**TEXT SECTION**
In 1922, Ager and Yellen co-founded the publishing company of Ager, Yellen and Bornstein. He composed many hit songs over the next decade, many with lyrics by Yellen, including “The Last of the Red Hot Mamas!”, "Lovin' Sam (The Sheik of Alabam')” (1922), “Hard Hearted Hannah (The Vamp of Savannah)” (1924), "Ain't She Sweet” (1927), and “Happy Days Are Here Again” (1929). In 1930, he moved to Hollywood, and contributed to such films as Chasing Rainbows and King of Jazz (both 1930). Together with "A Bench in the Park", "Happy Days Are Here Again" was included in the latter film, and was adopted by Franklin D. Roosevelt in his 1932 presidential election campaign. After Warner Brothers bought the firm of Ager, Yellen and Bornstein, Ager continued to write lyrics successfully in Hollywood for several years, his later successes including "Auf Wiedersehen My Dear" (1932) and "Trust in Me" (1937). He effectively retired in the 1940s.

**WHAT IS ASKED**
According to the passage on Ager's career, whose presidential campaign adopted "Happy Days Are Here Again"? The entries that come next have no connection to the text.

**ENTRIES SUPPLIED**

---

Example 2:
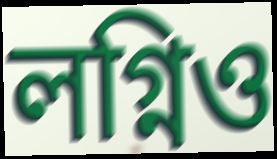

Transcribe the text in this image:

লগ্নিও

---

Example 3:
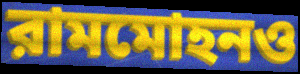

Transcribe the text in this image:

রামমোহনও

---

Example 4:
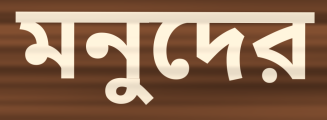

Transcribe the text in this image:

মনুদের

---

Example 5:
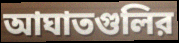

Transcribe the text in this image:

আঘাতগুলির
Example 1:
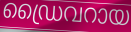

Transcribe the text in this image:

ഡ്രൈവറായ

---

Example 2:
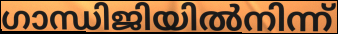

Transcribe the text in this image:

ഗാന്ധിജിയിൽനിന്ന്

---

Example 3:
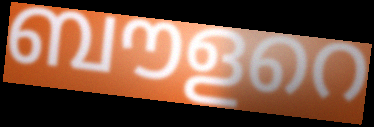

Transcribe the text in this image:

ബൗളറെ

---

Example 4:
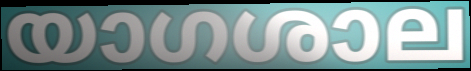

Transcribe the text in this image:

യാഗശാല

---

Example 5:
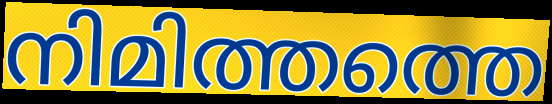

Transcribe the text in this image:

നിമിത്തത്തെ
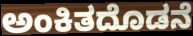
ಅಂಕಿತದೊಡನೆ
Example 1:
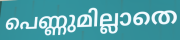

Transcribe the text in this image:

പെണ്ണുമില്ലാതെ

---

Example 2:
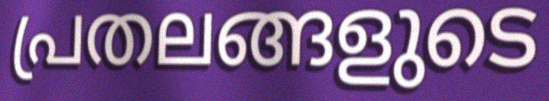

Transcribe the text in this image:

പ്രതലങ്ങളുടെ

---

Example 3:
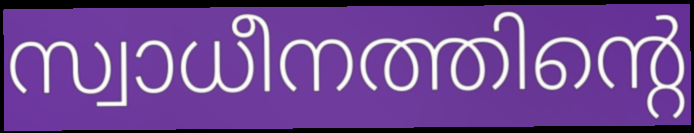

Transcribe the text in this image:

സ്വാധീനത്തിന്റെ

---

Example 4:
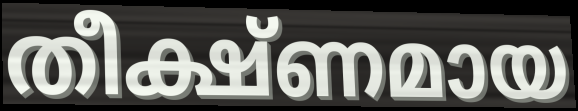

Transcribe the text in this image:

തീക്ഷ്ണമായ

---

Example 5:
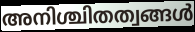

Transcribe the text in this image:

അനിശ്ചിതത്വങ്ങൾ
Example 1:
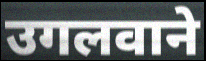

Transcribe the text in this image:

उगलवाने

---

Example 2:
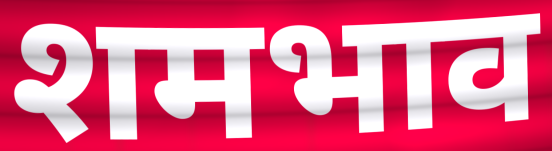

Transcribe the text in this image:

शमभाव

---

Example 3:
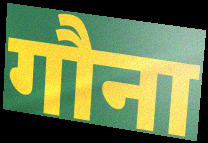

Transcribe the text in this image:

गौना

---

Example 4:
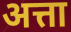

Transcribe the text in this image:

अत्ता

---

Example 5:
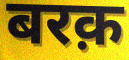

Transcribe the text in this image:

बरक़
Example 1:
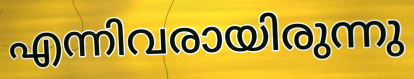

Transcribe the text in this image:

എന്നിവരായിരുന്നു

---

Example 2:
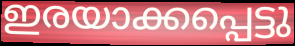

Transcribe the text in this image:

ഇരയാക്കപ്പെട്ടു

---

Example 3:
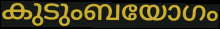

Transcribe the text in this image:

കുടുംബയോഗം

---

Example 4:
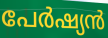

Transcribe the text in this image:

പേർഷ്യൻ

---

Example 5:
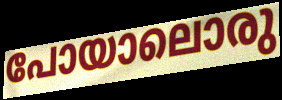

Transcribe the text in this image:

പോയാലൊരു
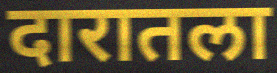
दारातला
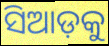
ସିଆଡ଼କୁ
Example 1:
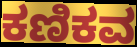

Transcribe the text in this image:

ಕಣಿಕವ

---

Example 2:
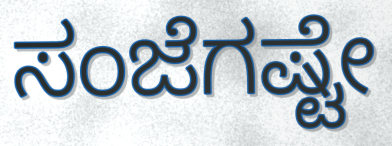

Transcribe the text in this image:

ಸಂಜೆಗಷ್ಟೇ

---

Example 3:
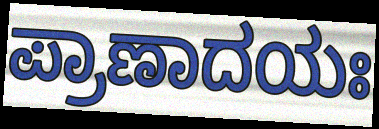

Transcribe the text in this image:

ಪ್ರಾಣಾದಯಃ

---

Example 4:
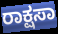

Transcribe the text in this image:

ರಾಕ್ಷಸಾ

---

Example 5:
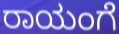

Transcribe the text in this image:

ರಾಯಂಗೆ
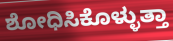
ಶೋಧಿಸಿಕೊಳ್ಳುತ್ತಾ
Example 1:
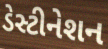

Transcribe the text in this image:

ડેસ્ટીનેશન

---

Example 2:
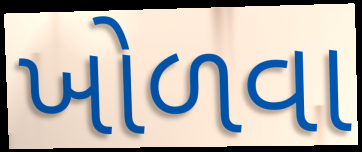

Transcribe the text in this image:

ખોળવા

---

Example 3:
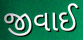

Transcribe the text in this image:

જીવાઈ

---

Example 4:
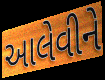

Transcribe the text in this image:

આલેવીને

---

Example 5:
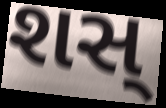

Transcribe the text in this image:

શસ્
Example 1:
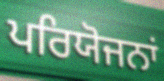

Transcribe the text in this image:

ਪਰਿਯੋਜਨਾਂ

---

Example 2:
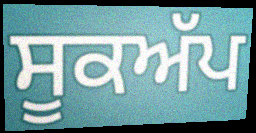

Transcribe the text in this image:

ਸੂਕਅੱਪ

**TASK OUTPUT**
Franklin D. Roosevelt's 1932 presidential election campaign.